The official line is that immigration was the stumbling block. Klaver says climate change and inequality were also but his distaste for Rutte was evident from the start. Inside, he would have been continuously pushing back against a right-wing majority, he said in a recent interview.
“It sounds like you could only join a coalition with like-minded people. Being in a cabinet always means compromising, doesn’t it?”
“We’re working for a stronger left, a stronger GroenLinks”. Not this dance, thanks – and with a one-vote majority, the new coalition may not last very long. He aims to build a movement, broadening the party’s base beyond its young, well-educated main demographic to the gewone nederlander, the ordinary Dutch, as ill-defined and playing a similar as “middle class” in Canadian politics.
The challenge of building a coherent and progressive agenda bridging the economic, social and environmental issues that have often divided the left and environmentalists is broadly similar here and in BC and Canada. Inequality has grown massively, the sway of large corporations is now much greater than labour’s and despite the greening rhetoric, large interests slow the transition from incumbent technologies and ways of thinking. Of course, important details differ. Resource extraction mostly happens elsewhere, not next door: Shell has its headquarters in The Hague but the oil wells are in places like the Niger Delta. And there’s little temptation to develop hydro in Holland.

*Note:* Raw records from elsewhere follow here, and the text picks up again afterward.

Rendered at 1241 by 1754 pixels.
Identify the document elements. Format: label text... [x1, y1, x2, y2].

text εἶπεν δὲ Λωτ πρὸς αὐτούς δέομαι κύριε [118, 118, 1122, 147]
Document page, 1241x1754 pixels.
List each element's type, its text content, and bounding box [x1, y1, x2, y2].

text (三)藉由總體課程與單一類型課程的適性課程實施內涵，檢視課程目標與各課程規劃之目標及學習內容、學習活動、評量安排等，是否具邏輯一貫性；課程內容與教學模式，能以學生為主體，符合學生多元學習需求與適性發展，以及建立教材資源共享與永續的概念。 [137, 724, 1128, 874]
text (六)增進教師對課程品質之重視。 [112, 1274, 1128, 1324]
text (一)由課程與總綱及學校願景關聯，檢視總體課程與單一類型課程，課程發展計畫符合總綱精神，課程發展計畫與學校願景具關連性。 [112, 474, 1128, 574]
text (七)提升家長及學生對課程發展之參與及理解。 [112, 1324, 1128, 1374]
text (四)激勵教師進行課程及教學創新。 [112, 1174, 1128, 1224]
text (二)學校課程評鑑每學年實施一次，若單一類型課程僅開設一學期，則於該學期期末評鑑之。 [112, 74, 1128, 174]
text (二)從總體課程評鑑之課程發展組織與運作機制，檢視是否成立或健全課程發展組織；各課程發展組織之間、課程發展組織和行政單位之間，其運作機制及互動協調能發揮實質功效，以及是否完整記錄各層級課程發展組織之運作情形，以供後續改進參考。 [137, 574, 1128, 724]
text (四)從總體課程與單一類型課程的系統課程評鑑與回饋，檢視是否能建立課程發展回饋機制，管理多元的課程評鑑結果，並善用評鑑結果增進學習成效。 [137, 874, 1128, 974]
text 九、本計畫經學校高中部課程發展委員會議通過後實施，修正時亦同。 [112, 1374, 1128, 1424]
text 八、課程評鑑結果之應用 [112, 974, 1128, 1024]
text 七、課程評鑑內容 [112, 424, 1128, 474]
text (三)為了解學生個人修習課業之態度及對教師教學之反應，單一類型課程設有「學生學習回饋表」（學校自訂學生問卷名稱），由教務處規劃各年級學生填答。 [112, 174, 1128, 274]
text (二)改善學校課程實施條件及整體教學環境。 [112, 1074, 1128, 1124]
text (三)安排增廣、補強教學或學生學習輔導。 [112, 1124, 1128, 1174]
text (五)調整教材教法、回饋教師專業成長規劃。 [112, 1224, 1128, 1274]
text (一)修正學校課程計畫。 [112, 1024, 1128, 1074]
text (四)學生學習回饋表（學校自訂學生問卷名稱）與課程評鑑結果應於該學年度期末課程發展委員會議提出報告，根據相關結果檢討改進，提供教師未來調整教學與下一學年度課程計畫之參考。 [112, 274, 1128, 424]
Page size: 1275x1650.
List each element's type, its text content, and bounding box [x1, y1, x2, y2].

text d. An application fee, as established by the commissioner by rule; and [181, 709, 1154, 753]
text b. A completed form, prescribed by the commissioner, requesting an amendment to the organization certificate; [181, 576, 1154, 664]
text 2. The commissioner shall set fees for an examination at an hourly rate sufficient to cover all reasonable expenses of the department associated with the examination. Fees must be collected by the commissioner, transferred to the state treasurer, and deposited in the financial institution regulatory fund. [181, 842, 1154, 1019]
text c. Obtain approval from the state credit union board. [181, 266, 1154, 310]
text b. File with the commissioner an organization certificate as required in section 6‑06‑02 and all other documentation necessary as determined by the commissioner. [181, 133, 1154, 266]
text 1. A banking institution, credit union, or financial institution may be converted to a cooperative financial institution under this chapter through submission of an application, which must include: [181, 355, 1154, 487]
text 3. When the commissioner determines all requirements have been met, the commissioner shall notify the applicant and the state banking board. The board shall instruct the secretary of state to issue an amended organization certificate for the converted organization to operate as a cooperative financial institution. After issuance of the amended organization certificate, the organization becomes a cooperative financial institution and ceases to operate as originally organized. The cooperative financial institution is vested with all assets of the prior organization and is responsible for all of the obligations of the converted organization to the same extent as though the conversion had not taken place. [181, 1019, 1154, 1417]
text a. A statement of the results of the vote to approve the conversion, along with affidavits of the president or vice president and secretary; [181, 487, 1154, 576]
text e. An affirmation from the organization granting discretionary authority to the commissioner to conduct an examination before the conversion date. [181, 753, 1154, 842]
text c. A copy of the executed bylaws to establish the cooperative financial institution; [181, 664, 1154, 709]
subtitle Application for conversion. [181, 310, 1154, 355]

GroenLinks is not the only party seeking to build a movement. The PVV, Party for Freedom, of Geert Wilders stokes resentment against the EU, against immigrants and especially against Islam. Wilders asked an election crowd a few years ago, “Do you want more or fewer Moroccans?”
“Fewer!” they chanted back.
“We’ll arrange it.”
BC will vote on proportional representation in a referendum later this year. Bill Tielman, writing in the Tyee recently, argues that PR helps far-right parties gain a presence in parliament that they wouldn’t have under a first-past-the-post voting system. The Liberals in Ottawa, justifying their turnaround on changing the system last year, also raised the spectre of an alt-right or splinter party holding the balance of power under PR.
The PVV is firmly in the Dutch parliament: it gained 13% of the vote and seats last March. There’s no doubt it has contributed to growing incivility, in and outside parliament. But it didn’t create it. Rather it helped expose tolerance in the country as more superficial than many Dutch had believed.
Though it came second in the election, the PVV has come no closer to power. Before and after the election, leaders of all the major parties said they would not join a coalition with it. That’s not to say that it couldn’t happen but no voting system is proof against extremists gaining power. In the US, a right-wing extremist rode FPTP to the presidency with a minority of the votes. And FPTP’s biases work in all directions: they’ve long been effective in limiting the voice of green and left parties in BC and across Canada.
Turnout was up in both elections but it was 82% in the Netherlands, 20 points higher than BC. That no vote is wasted has something to do with that I’d say, having voted in both systems.
But it’s a less dramatic politics. Like the landscape.